On the side we also were building up a website called Gaming For Good because we were working
with game developers such as Red 5 who at times had given us thousands of keys for their
games. And over the course of the year we have featured more than a hundred games on
Gaming For Good, all of them hand-picked because we always wanted to feature games that people
would really like. But just as with Sharecraft, the main thing that people donated for was
the livestream. We expanded on the livestream concept quite a bit, we added a webcam that
was pointed towards the street and if anyone felt compelled to donate a very large amount
just to see us run in our underwear in the freezing on the street, this was a service
that we could provide. There have been so many crazy moments like that, I mean there
has been a moment where Athene shaved his head bald. It was not our intention to make
him go bald, we were just saying look we'll cut a tiny piece of his hair for every person
who donates. It was like the Internet suddenly conspired and it went viral and people said
"we are not leaving until he is bald". We were like no way that you guys can do this,
we're just cutting very tiny pieces of hair for every donation that comes in. And it was
a $5 donation because it was a subscription. We didn't sleep that night, we kept cutting
hair. We raised $160.000. Another new component we added to the livestream was the nightshifts.

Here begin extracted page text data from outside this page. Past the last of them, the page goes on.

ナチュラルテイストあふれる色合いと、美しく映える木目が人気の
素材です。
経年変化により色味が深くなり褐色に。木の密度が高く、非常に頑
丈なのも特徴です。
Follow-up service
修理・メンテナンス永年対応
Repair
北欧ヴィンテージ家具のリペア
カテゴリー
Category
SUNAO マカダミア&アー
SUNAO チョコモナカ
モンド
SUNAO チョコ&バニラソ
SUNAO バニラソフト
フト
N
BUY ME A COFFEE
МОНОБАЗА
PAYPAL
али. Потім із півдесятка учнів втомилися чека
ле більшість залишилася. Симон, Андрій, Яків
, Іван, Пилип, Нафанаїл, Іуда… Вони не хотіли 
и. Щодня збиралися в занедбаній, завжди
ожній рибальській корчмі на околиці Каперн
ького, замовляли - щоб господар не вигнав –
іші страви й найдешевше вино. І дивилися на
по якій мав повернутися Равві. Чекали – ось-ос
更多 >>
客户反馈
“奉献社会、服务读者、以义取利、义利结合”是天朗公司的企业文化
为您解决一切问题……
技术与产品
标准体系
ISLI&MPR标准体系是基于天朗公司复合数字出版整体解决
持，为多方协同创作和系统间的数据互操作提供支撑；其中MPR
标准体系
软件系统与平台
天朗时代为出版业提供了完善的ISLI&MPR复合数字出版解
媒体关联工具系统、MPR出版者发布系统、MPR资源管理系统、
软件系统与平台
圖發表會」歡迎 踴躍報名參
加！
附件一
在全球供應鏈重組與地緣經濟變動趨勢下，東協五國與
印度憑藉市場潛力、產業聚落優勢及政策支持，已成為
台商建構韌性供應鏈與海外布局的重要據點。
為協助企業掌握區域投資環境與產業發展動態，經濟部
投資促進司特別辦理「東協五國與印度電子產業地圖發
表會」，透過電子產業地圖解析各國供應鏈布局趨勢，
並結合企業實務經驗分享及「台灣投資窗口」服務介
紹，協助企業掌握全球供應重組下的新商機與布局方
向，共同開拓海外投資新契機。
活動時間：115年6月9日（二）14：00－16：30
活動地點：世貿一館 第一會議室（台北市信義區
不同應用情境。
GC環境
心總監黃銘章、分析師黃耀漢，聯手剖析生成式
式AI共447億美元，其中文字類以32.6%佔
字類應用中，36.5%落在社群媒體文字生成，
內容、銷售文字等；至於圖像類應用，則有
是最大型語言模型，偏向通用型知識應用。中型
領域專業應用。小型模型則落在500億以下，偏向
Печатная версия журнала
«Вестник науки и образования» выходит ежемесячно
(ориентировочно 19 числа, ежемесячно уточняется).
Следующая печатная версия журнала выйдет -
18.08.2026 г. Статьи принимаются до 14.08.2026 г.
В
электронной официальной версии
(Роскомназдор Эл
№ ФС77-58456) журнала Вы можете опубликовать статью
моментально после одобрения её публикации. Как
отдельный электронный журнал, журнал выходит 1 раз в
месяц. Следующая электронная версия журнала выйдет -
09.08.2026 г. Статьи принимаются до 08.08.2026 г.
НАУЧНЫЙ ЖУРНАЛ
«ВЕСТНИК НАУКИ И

Basically, we started streaming all day every day. And people would donate. But when we
would go to bed, donations would stop. So we thought, why not have a night shift and
have people from the community take over the moment we go to sleep. Gaming For Good sort
of became the name of the whole operation. And the biggest Gaming For Good event of 2013
was The Siege. The Siege was an event of an incredible scale, an absolutely massive range
of well-known Twitch streamers and YouTubers joined in for a whole weekend to see how much
money we could raise if we all teamed up together. Blizzard was launching their Siege of Orgrimmar
patch and they had asked us to see if we could do anything special to promote it. Little
did they know that we were about to launch the biggest community event that World of
Warcraft had ever seen. The goal was to raise half a million dollars during the weekend
and we quadrupled that. SivHD alone raised $1 million with the matching included. We
did not expect to hit a total goal of $10 million raised in 2013. It was only as we
got closer to December that we started realizing that we might actually make it to $10 million
raised. As a result, the story of Gaming For Good was becoming so big that it even got
picked up by outlets like CNN's HeadLine News, FOX, The Wall Street Journal and Bloomberg
TV. Two years ago, $1 million seemed nearly impossible but moving forward in 2014, having
achieved things have affected more than a million lives, we've come to learn that when
gamers unite on a global scale, nothing is impossible.